§ Passage
-=-=-

I was originally reminded of this story when I ran across a web page of somebody's (Jay Cross's, I think) trip to Nice, France. At the bottom of the page there is this:

Since it's illegal to import food into the U.S., I can't imagine how this happened, but somehow my dogs tried French dog food for the first time last night and absolutely loved it! Latte, who has some doggie eating disorder, gobbled down his rabbit and ran over to lick Smokey's bowl. This morning, they both dug into their agneau vigorously.

Well, he did mention earlier that he'd bought 87 euros' worth of ``truffles, mustard, honey, and special salt.'' The hardest work in looking for truffles is keeping the animal (one uses a pig or a dog to sniff them out) from devouring the truffles as soon as they're dug up. That, in turn, reminds me of the beginning of Gulag Archipelago. The relevant facts are mentioned at the bima entry.

French letter
A British euphemism for condom. Use of the term is now about as common as the occasions for referring to condoms by a euphemism, but you should try to remember this (it's easier than trying to forget it) because it's useful for puns.

Similarly, the French once used the term lettre anglais. It might have helped me to have remembered that during the adventure I am surprised to realize I have not foisted on this glossary yet. Anyway, the relevant point was that after biking 25 kilometers uphill in the rain to Condom just so I could say that I had bought some there, I whipped my moisture-engorged French-English pocket dictionary out of my pocket and discovered that the critical vocable wasn't there. You cannot imagine my chagrin. It's a bit gauche to use sign language for this particular item, and in Condom even an English-speaker might have had some difficulty ``getting it'' if I had said I wanted to buy a condom.

-=-=-

§ Extracted entries

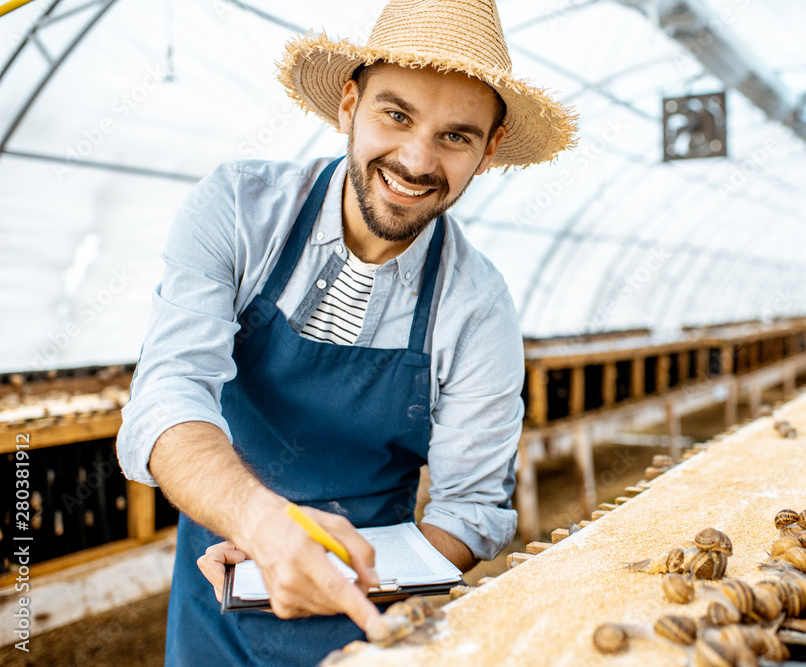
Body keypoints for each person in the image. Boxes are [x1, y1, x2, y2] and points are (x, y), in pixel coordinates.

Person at [115, 0, 576, 664]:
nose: (417, 160)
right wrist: (261, 527)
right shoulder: (241, 212)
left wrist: (346, 569)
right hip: (222, 581)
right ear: (349, 104)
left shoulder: (478, 309)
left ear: (489, 149)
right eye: (396, 114)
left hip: (369, 617)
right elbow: (168, 396)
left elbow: (470, 510)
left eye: (455, 136)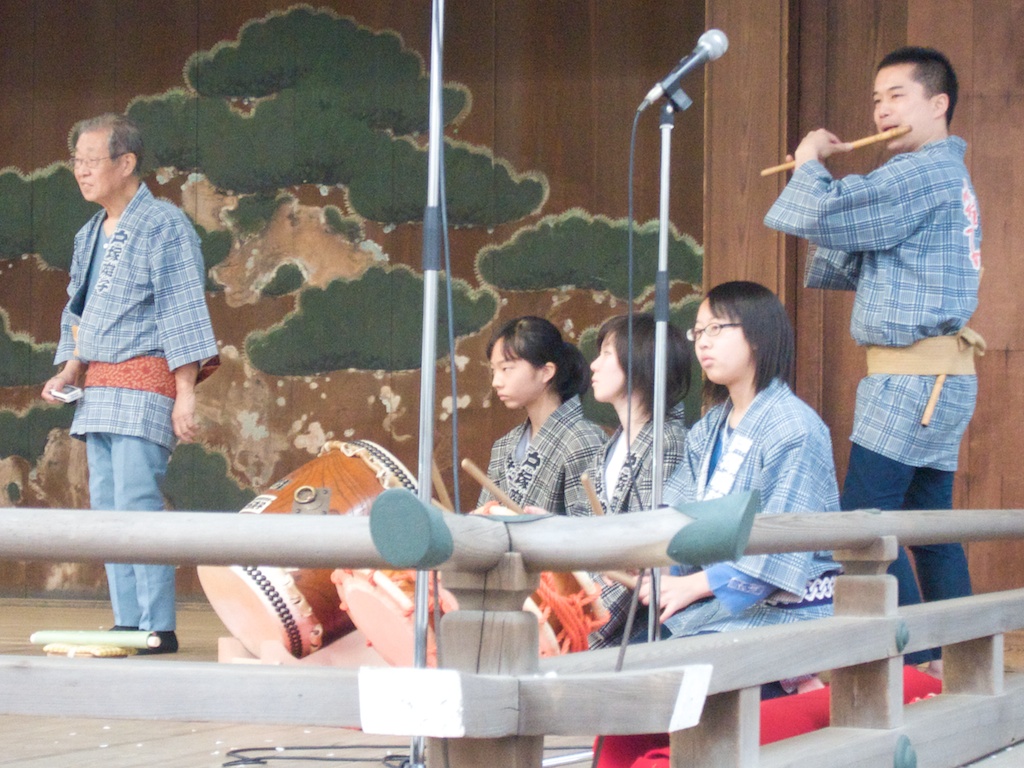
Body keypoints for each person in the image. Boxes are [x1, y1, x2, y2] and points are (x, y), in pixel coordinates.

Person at [763, 47, 982, 670]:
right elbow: (853, 240)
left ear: (938, 105)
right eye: (877, 99)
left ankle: (915, 662)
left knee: (865, 528)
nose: (883, 110)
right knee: (928, 527)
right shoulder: (942, 174)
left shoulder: (919, 173)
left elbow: (831, 214)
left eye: (898, 96)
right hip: (938, 378)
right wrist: (820, 179)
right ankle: (954, 661)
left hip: (910, 379)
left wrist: (810, 166)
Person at [41, 113, 219, 654]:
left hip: (145, 377)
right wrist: (70, 368)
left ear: (126, 163)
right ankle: (127, 621)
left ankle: (158, 625)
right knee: (108, 508)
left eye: (91, 161)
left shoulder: (164, 225)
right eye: (76, 162)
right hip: (97, 386)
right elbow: (80, 311)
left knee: (139, 501)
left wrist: (185, 391)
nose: (81, 171)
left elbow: (181, 307)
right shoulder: (88, 234)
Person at [640, 282, 839, 694]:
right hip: (713, 606)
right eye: (699, 331)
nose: (702, 343)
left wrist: (691, 585)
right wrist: (654, 569)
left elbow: (785, 544)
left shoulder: (795, 428)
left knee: (676, 677)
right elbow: (672, 513)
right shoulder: (709, 428)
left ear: (759, 336)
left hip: (782, 612)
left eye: (717, 329)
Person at [586, 313, 691, 649]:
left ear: (639, 361)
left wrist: (585, 624)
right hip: (601, 596)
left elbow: (645, 557)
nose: (593, 365)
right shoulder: (612, 445)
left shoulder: (666, 441)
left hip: (634, 623)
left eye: (605, 354)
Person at [478, 316, 605, 517]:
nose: (496, 382)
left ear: (546, 372)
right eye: (494, 371)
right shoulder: (504, 445)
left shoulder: (581, 440)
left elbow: (587, 531)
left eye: (506, 369)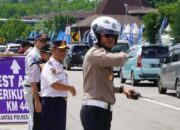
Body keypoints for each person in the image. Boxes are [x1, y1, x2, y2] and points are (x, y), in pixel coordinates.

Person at [80, 16, 136, 130]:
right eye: (107, 35)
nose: (111, 38)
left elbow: (103, 85)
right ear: (96, 34)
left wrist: (122, 89)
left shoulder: (102, 55)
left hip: (102, 111)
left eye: (114, 36)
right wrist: (128, 53)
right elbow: (118, 60)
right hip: (94, 111)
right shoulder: (95, 54)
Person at [40, 40, 76, 130]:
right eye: (61, 50)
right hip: (51, 103)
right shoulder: (50, 66)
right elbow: (54, 84)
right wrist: (70, 88)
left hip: (60, 103)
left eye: (65, 50)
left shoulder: (59, 65)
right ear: (53, 50)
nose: (63, 53)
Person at [23, 33, 49, 130]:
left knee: (35, 115)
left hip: (37, 87)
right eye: (41, 41)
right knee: (34, 115)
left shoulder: (41, 53)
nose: (44, 43)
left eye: (45, 41)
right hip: (31, 87)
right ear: (35, 42)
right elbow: (33, 77)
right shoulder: (33, 55)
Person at [30, 44, 52, 130]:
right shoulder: (36, 66)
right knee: (39, 123)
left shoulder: (53, 64)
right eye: (49, 54)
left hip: (50, 98)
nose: (50, 56)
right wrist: (37, 101)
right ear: (42, 54)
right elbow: (34, 84)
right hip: (40, 98)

-=-=-

§ Exercise requirements
Answer these from the glossary excerpt:
(a) How many euros' worth of truffles, mustard, honey, and special salt was bought?
(b) Which animals are named as being used to sniff out truffles?
(c) How far did the writer bike to Condom, and under what conditions?
The entries aren't needed for what comes next.

§ Solution for this exercise
(a) 87 euros' worth.
(b) A pig or a dog.
(c) 25 kilometers, uphill in the rain.